目标：10 题内 80% 以上都不看题解，全部由自己完成。

Problems

相同的树

100. 相同的树

DFS + Boolean

/**
 * Definition for a binary tree node.
 * public class TreeNode {
 *     int val;
 *     TreeNode left;
 *     TreeNode right;
 *     TreeNode() {}
 *     TreeNode(int val) { this.val = val; }
 *     TreeNode(int val, TreeNode left, TreeNode right) {
 *         this.val = val;
 *         this.left = left;
 *         this.right = right;
 *     }
 * }
 */
class Solution {
    boolean same = true;
    public boolean isSameTree(TreeNode p, TreeNode q) {
        dfs(p, q);
        return same;
    }

    public void dfs(TreeNode p, TreeNode q){
        if(p == null && q == null) return ;
        if(q == null || p == null){
            same = false;
            return;
        } 
        if(p.val != q.val){
            same =false;
            return;
        }
        dfs(p.left, q.left);
        dfs(p.right, q.right);

        return;
    }
}

执行结果

二叉树的层序遍历 II

107. 二叉树的层次遍历 II

队列 + 栈（逆序输出）

/**
 * Definition for a binary tree node.
=====
** 任务说明 **
A - 把刷题笔记中以“目标：10 题内”开头的那一段改写成条目列表，保留其主要信息。
B - 从刷题笔记最后一行之后接着往下续写。
下面这些数据行与刷题笔记的内容没有关系。

** 数据行 **
=====
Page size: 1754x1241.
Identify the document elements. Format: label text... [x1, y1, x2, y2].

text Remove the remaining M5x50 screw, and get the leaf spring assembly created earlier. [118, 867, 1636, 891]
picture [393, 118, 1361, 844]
=====
** 各题答案 **
A -
- 范围：10 题内
- 要求：80% 以上不看题解
- 方式：全部由自己完成

B -
 * public class TreeNode {
 *     int val;
 *     TreeNode left;
 *     TreeNode right;
 *     TreeNode(int x) { val = x; }
 * }
 */
class Solution {
    
    public List<List<Integer>> levelOrderBottom(TreeNode root) {
        // 左 右 根
        // 层序遍历
        // 使用队列
        Queue<TreeNode> queue = new LinkedList<>();
        Stack<List> stack = new Stack<>();

        if(root != null){
            queue.offer(root);
        }

        List<List<Integer>> res = new ArrayList<>();

        while(!queue.isEmpty()){
            int size = queue.size();
            List<Integer> layer = new ArrayList<>();
            for(int i = 0; i < size ; i ++ ){
                TreeNode pre = queue.poll();
                layer.add(pre.val);
                if(pre.left != null){
                    queue.offer(pre.left);
                }
                if(pre.right != null){
                    queue.offer(pre.right);
                }
            }
            stack.push(layer);
        }

        while(!stack.isEmpty()){
            res.add(stack.pop());
        }
        
        return res;
    }

}

执行结果

头插法 + 队列

/**
 * Definition for a binary tree node.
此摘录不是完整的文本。